When you look at BoA where security is king; they'd rather have a production outage, break something and then scream at the vendor to fix it, than lose customer data. A customer facing production outage costs them a lot less than the loss of customer data, where they're concerned the whole company could go to the wall.

This is a management fuck up, of the highest order. This was business risk 101 and they failed to identify it, quantify it and migitate it.

Mandiant may not have sent their A team, but from the sounds of things their C team would have been enough to start to deal with their issues. Unpatched systems, c'mon are we still in high school?

Re:Leadership is top down and bottom up

[Todd+Knarr]

They probably did quantify the risk. In terms of it's effect on their revenue, of course, since that's what's at risk for them. And that risk is close to zero, since consumers can't block reporting of their data to Equifax and there are only 2 competitors Equifax has to worry about and the majority of them already use all 3 bureaus. So why expend money mitigating something that poses negligible risk to your business? It poses no risk to the executives either, their future income doesn't depend on Equifax continuing in business. At worst they'll collect a hefty severance package and spend a few weeks relaxing until they get picked up at another company. This is what I refer to as the difference between a businessman and an MBA: the businessman's livelihood is at stake, whereas the MBA is just a glorified W-2 employee.

Risk to consumers?

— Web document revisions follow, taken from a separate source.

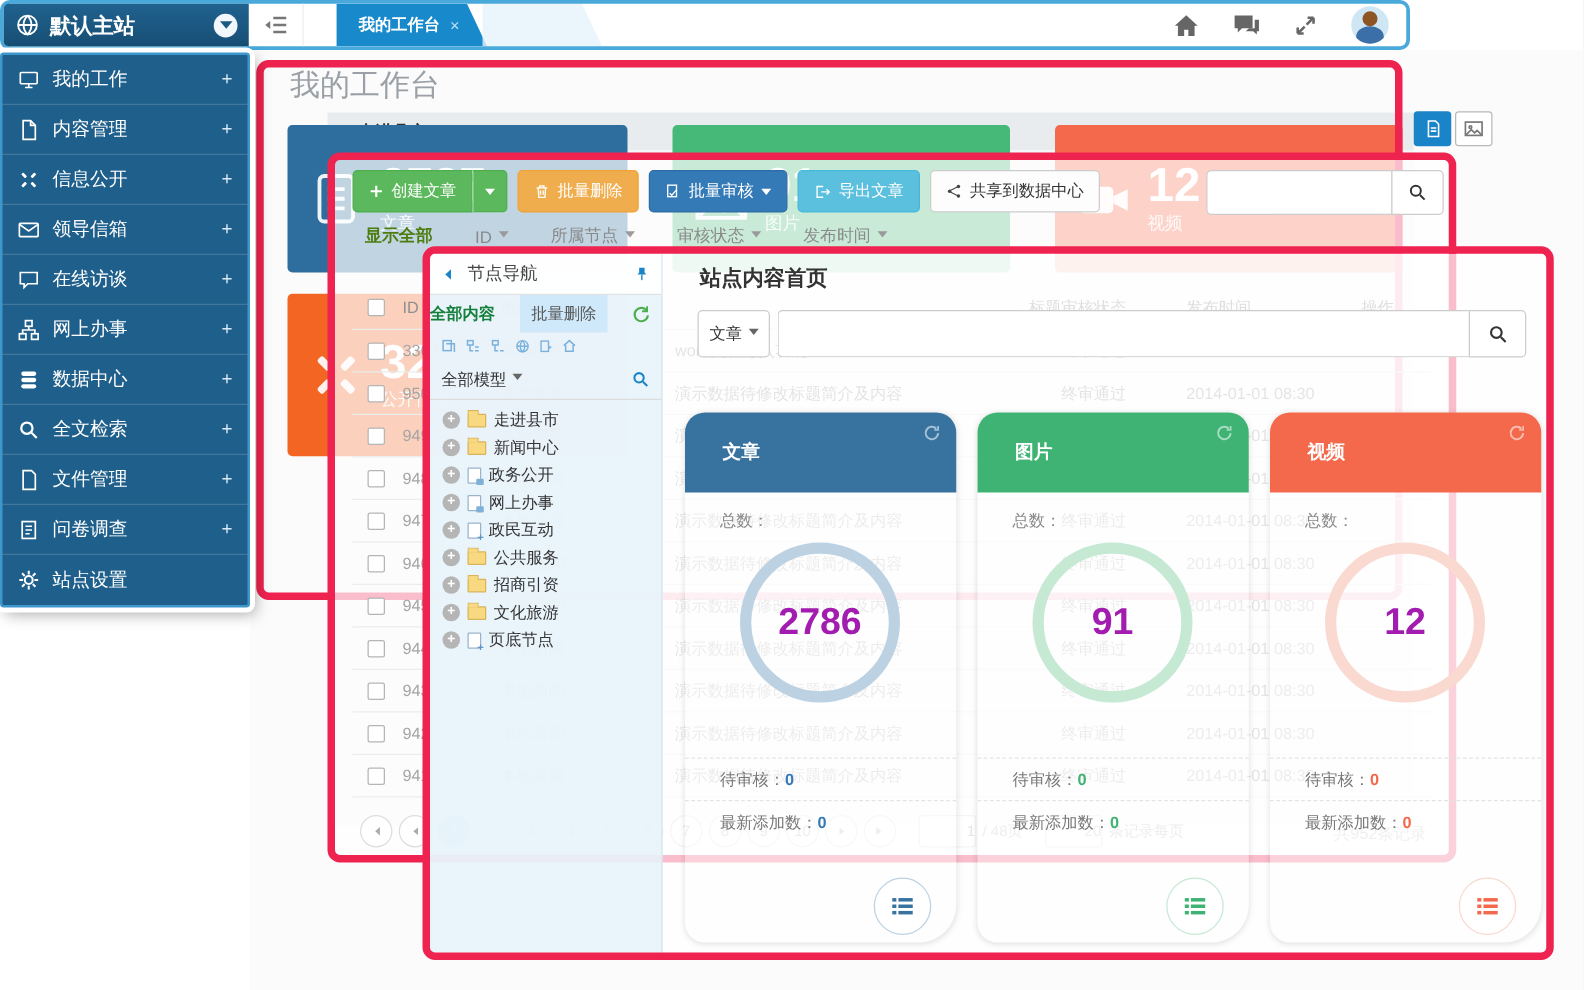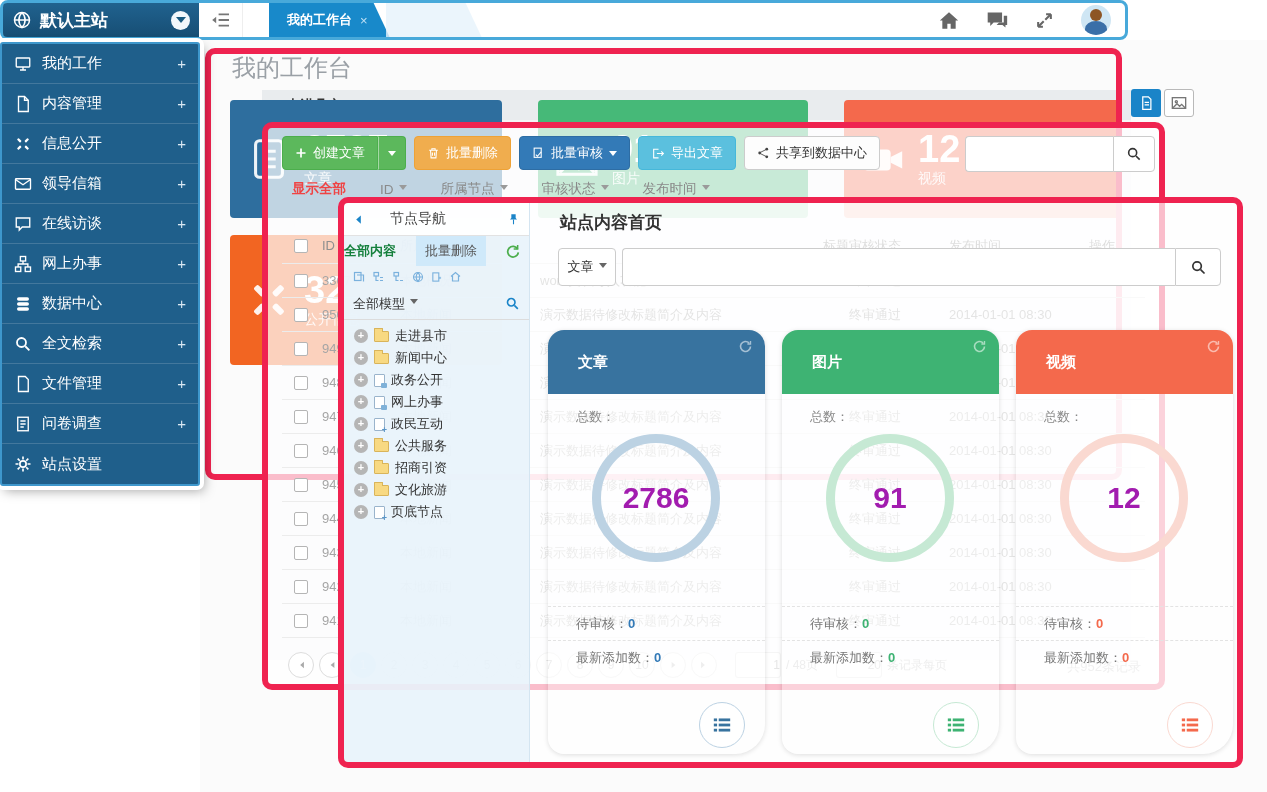--- a/index.html
+++ b/index.html
@@ -59,21 +59,21 @@
   .btn-green{background:#5cb85c;border-color:#4cae4c;border-radius:4px 0 0 4px}
   .btn-green-caret{background:#5cb85c;border-color:#4cae4c;border-left-color:rgba(255,255,255,.45);border-radius:0 4px 4px 0;padding:0 9px;margin-left:-8px}
   .btn-orange{background:#f0ad4e;border-color:#eea236}
   .btn-blue{background:#337ab7;border-color:#2e6da4}
   .btn-cyan{background:#5bc0de;border-color:#46b8da}
   .btn-white{background:#fdfdfd;border-color:#cccccc;color:#333}
   .p2-search{position:absolute;right:4px;top:8px;width:190px;height:36px;display:flex}
   .p2-search input{flex:1;border:1px solid #ccc;border-right:none;border-radius:4px 0 0 4px;background:#fff;padding:0 8px;font-size:13px;outline:none;min-width:0}
   .p2-search .sbtn{width:42px;border:1px solid #ccc;border-radius:0 4px 4px 0;background:#fff;display:flex;align-items:center;justify-content:center;color:#333;cursor:pointer}
   .filters{position:absolute;left:24px;top:52px;display:flex;gap:34px;font-size:13.5px;color:#8a8a8a;align-items:center}
-  .filters .f-all{color:#ef4444;font-weight:bold}
+  .filters .f-all{color:#4d7c0f;font-weight:bold}
   .fcaret{display:inline-block;width:0;height:0;border:4px solid transparent;border-top:5px solid #9a9a9a;vertical-align:middle;margin-left:5px}
   .tbl{position:absolute;left:14px;top:100px;right:14px}
   .trow{display:flex;align-items:center;height:34px;border-bottom:1px solid #ececec;color:#a5a5a5;font-size:13px}
   .trow.hd{height:36px;color:#8f8f8f}
   .cb{width:14px;height:14px;border:1px solid #b5b5b5;border-radius:2px;background:#fff;margin-left:12px;flex:none}
   .c-id{width:62px;padding-left:14px}
   .c-node{width:112px;text-align:center}
   .c-title{flex:1;padding-left:58px}
   .c-status{width:100px}
   .c-time{width:140px}
@@ -83,21 +83,21 @@
   .pg,.pgnav{width:26px;height:26px;border:1px solid #ddd;border-radius:50%;background:#fff;display:flex;align-items:center;justify-content:center;color:#aaa;cursor:pointer;flex:none}
   .pages{display:flex;gap:5px}
   .pages .pg:nth-of-type(1){background:#a9d5f5;border-color:#a9d5f5;color:#fff}
   .pgin{width:46px;height:26px;border:1px solid #ddd;border-radius:3px;background:#fff;text-align:right;color:#aaa;font-size:12px;outline:none}
   .pager .gap{width:8px}
   .p2-total{position:absolute;right:18px;top:530px;color:#b5b5b5;font-size:13px}
 
   
   .panel3{left:344px;top:203px;width:893px;height:559px;background:rgba(255,255,255,.7);z-index:5;display:flex}
   .tree{width:186px;height:100%;background:rgba(231,243,250,.88);border-right:1px solid #d4e5f1;position:relative;flex:none}
-  .tr-hd{height:33px;background:rgba(255,255,255,.92);border-bottom:1px solid #e2e2e2;display:flex;align-items:center;padding:0 9px;gap:26px}
+  .tr-hd{height:33px;background:rgba(255,255,255,.92);border-bottom:1px solid #e2e2e2;display:flex;align-items:center;padding:0 9px;gap:10px}
   .tr-hd .ttl{font-size:14px;color:#444;flex:1}
   .tr-tabs{height:30px;display:flex;align-items:center;font-size:13px}
   .tr-tab1{width:72px;text-align:left;color:#15803d;font-weight:bold;cursor:pointer}
   .tr-tab2{width:70px;height:100%;line-height:30px;text-align:center;color:#555;background:#cfe9fa;cursor:pointer}
   .tr-recycle{margin-left:auto;margin-right:8px;color:#4cae4c;cursor:pointer}
   .tr-icons{height:22px;display:flex;align-items:center;gap:7px;padding:0 9px;color:#7ab1dd}
   .tr-search{height:32px;display:flex;align-items:center;padding:0 9px;border-bottom:1px solid #dcdcdc;gap:6px}
   .tr-model{font-size:13px;color:#333;display:flex;align-items:center;gap:5px;cursor:pointer}
   .tr-model .fcaret{border-top-color:#666;margin-left:0}
   .tr-mag{margin-left:auto;color:#1a84c8;cursor:pointer}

Equifax doesn't do business with consumers, why would anything that happens to those consumers bother it? At most Equifax will spend a few years arguing with regulators and maybe some fines will be levied, but odds on the cost of the fines will be less than the cost of good security. More likely they'll be able to claim they were following all the recommended practices (shoddy as those are) and it's Apache's fault for having left the bug in the version of Struts in question, which (especially given the current administration) will be enough for them to skate even though everybody reasonable knows it's BS.

Equixpertise

[elrous0]

Equifax believed Mandiant had sent an undertrained team without the expertise it expected from a marquee security company.

So I guess they weren't as well-qualified as the music major you hired as your chief security officer?

You'd be surprised ...

[jfgob]

... or possibly not how unbelievably common this is. And most of the time, in my experience, the management is not even aware of the issues. The last security assessment I did were shot down as "unpractical and impossible to execute on" by the IT managers or directors. Simply because it started with "take XXX days to level all systems to a known updated state" along with the report from a vulnerability scanner. These IT managers/directors were actually the ones saying "if I go to my management with this proposal, I will lose my job", not the top management itself, happily thinking that everything was hunky-dory. My experience is that many CTOs do not like telling their CEO "we need to talk" or "we need to fix up things and that involves changing the way people think too."

Re:All of which misses the MAIN POINT

[Anonymous+Brave+Guy]

And when you give that info up to your bank, you give your consent to them sharing it with the equifaxes of the world.

This is a very weak argument. Consent without a viable alternative isn't really consent at all.